> _Activity_: Return every line in the records below that contains the string "Made", copying each such line in full.

> _Exercise data_:
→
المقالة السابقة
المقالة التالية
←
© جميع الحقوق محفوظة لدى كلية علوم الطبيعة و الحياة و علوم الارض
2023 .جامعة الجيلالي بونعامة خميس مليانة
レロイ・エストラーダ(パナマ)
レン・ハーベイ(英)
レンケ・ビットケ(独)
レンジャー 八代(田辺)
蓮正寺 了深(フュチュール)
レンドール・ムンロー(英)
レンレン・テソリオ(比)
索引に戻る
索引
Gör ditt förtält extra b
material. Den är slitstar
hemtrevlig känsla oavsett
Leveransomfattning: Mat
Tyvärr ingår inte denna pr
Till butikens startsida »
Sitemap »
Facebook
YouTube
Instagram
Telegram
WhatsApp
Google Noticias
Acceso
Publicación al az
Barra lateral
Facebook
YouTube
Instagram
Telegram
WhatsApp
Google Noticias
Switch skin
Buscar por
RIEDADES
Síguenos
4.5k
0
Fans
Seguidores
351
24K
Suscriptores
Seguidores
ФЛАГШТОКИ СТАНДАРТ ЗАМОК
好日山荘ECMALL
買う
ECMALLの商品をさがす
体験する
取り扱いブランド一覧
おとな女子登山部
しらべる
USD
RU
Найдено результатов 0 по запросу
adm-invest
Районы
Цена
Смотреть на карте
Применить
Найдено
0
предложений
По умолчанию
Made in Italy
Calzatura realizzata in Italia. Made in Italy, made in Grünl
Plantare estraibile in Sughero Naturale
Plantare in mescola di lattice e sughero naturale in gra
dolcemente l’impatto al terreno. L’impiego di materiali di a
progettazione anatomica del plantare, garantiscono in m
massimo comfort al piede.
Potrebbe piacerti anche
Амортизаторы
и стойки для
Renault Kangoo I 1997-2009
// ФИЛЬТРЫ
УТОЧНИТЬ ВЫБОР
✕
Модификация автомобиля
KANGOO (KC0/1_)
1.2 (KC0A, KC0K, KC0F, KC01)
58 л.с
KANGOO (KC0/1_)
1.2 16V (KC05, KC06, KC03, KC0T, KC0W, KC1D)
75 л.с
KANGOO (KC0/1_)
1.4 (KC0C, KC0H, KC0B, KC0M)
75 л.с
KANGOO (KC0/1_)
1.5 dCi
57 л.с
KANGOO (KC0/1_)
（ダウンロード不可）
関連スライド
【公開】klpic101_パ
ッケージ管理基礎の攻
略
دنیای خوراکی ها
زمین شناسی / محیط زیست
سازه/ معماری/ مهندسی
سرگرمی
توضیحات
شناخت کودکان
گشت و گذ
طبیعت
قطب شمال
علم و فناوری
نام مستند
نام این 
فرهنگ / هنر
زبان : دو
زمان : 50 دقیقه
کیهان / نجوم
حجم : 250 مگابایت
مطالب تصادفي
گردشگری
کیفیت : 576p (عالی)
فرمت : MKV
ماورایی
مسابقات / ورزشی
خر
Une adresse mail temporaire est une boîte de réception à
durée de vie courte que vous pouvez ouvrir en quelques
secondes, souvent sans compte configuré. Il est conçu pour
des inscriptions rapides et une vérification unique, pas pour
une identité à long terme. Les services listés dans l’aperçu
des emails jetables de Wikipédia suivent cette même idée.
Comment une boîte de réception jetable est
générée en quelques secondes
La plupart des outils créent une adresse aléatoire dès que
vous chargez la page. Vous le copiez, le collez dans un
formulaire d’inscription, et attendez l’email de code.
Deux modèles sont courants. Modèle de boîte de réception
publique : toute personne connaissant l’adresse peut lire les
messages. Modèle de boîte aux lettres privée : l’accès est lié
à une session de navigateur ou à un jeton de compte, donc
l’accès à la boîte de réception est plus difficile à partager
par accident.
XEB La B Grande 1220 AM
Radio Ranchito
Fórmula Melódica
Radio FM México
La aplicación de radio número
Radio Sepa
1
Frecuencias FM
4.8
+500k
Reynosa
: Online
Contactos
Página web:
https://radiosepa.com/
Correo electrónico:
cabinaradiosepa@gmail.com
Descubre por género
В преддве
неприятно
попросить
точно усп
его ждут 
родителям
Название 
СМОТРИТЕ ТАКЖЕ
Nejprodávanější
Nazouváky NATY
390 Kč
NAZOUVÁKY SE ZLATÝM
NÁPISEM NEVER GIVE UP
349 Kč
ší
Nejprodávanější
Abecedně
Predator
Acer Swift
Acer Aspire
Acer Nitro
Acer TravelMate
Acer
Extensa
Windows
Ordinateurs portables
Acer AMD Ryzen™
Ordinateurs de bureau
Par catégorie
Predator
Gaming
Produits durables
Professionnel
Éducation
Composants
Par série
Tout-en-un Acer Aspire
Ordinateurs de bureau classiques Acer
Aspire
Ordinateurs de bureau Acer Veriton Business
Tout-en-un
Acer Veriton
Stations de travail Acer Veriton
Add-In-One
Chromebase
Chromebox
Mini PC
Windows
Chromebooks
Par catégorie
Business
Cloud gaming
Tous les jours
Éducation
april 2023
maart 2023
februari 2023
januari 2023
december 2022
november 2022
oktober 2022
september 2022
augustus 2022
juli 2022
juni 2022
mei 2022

> _Result for this exercise_:
Made in Italy
Calzatura realizzata in Italia. Made in Italy, made in Grünl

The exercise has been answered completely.